The example data structure 130 includes rows 133 of data for each subject, e.g., aggregated from the selected standard data file(s) and rows 132A and 132B of genome data. In this example, the genome data includes data for each SNP included in the selected genome data file(s) and, for each subject, the genotype of the SNP for that subject. As described in more detail below, the search engine 122 can aggregate and combine the data based on common types of data arrays (e.g., rows or columns) in the selected data files. In this example, the search engine 122 combined the genotype for each subject with the appropriate subject based on the subject identifier column headers in the selected genome data file(s) and the subject identifier column in the selected standard data file(s).
After generating the data structure 130, the search engine 122 can query the data in the data structure 130 based on the specified conditions for the search parameters.

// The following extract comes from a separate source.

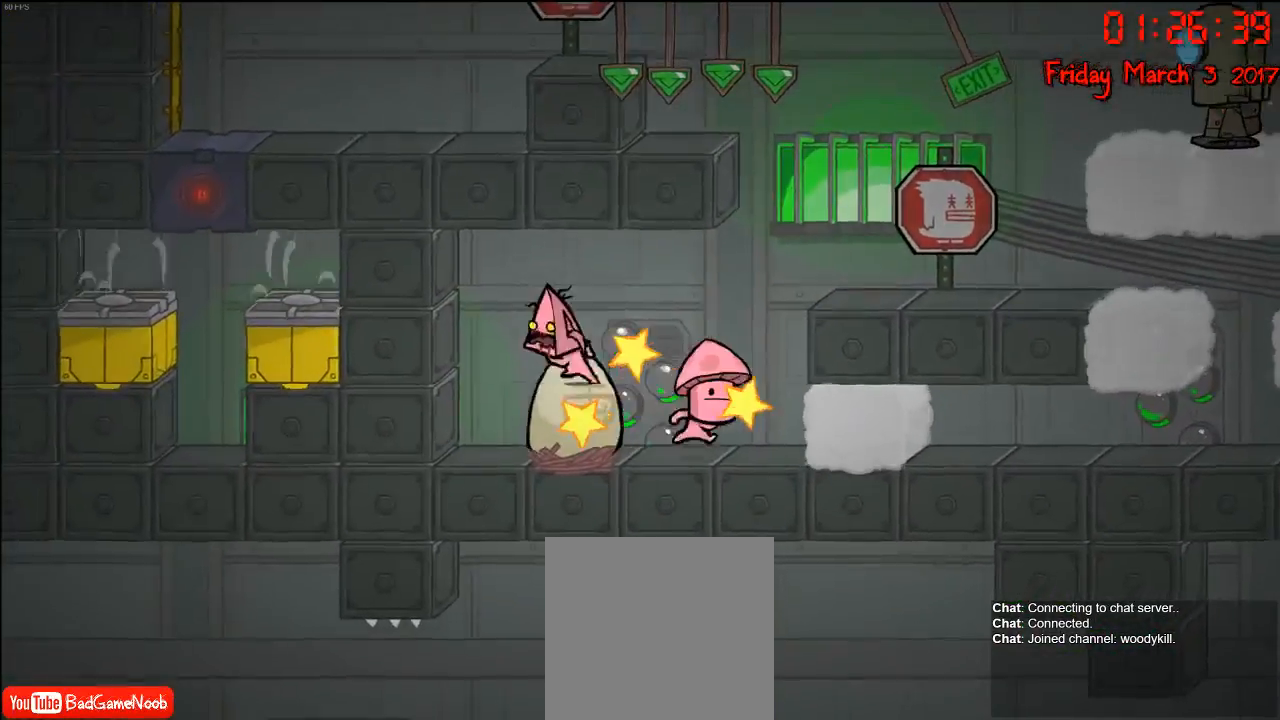
{"buttons": [], "left_stick": "center", "right_stick": "center", "events": [[283, "left_stick", "right"], [433, "left_stick", "center"]]}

Example processes for querying the data of a data structure are illustrated in
In some implementations, the search engine 122 can enable the user to save search parameters, e.g., including the specified data file(s) and/or the conditions for the search parameters. In this way, the user can repeat the same search using the same or different data files at a later time.

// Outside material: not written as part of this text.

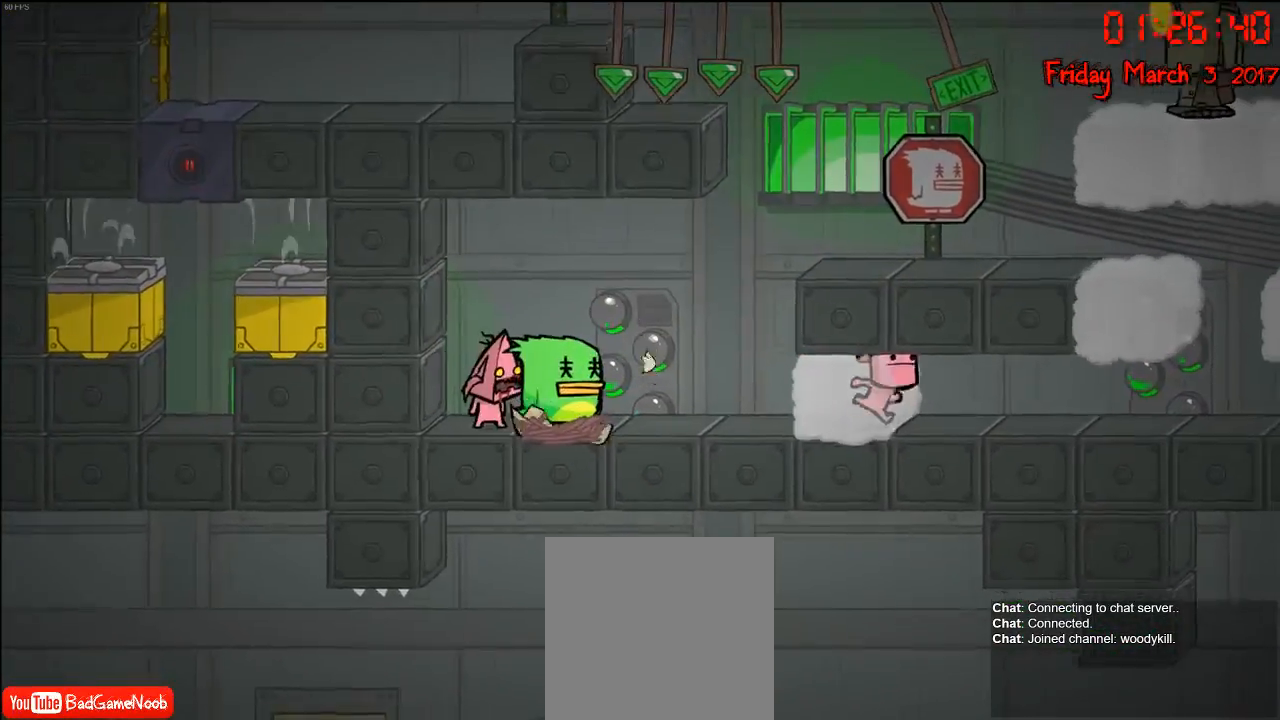
{"buttons": ["X"], "left_stick": "center", "right_stick": "center", "events": [[467, "X", "down"]]}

In some implementations, the search engine 122 can encrypt the output data file, e.g., if requested by the user. As the output data files can include sensitive information about subjects, e.g., patients, the encryption protects the data if obtained by other parties. In one example, the search engine 122 can encrypt the output data 112 using a 256-bit Advanced Encryption Standard (AES) encryption algorithm prior to transmitting the output data 112 to the user terminal 110. These encrypted data files can be stored, e.g., as medical records, that can include current-generation genome data and next-generation genome data that can be studied, e.g., using machine learning techniques.

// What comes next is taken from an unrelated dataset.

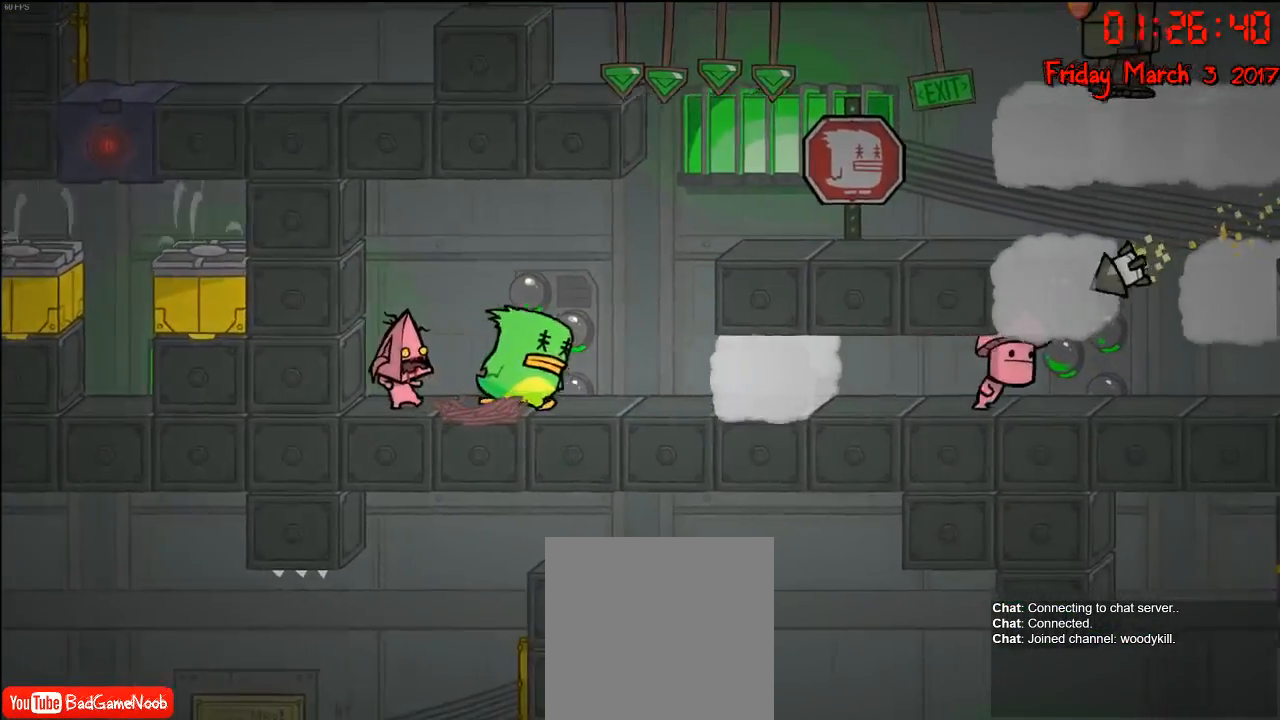
{"buttons": [], "left_stick": "right", "right_stick": "center", "events": [[50, "X", "up"], [400, "left_stick", "right"]]}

For example, a user of the search engine 122 can use the search engine 122 to generate electronic medical records for one or more patients by selecting input data files that include medical information for the patient(s) and/or genome data for the patient(s). To generate a medical record for one or more patients, the user can specify, as part of the conditions for the search parameters, an identifier for each patient and conditions for any parameters that the user wants included in the electronic medical records. The search engine 122 can identify, in the in-memory data structure and for each patient identifier, medical and/or genome data for the patient identified by the patient identifier and include this data in the output data.
To preserve the privacy of these electronic medical records, the search engine 122 can encrypt the electronic medical records, e.g., by encrypting the file that includes the medical records. A user, e.g., a researcher with the appropriate decryption key, can then search these medical records to find, for example, information about current-generation genome data and next-generation genome data. Such data for multiple patients can also be provided as input to machine learning models.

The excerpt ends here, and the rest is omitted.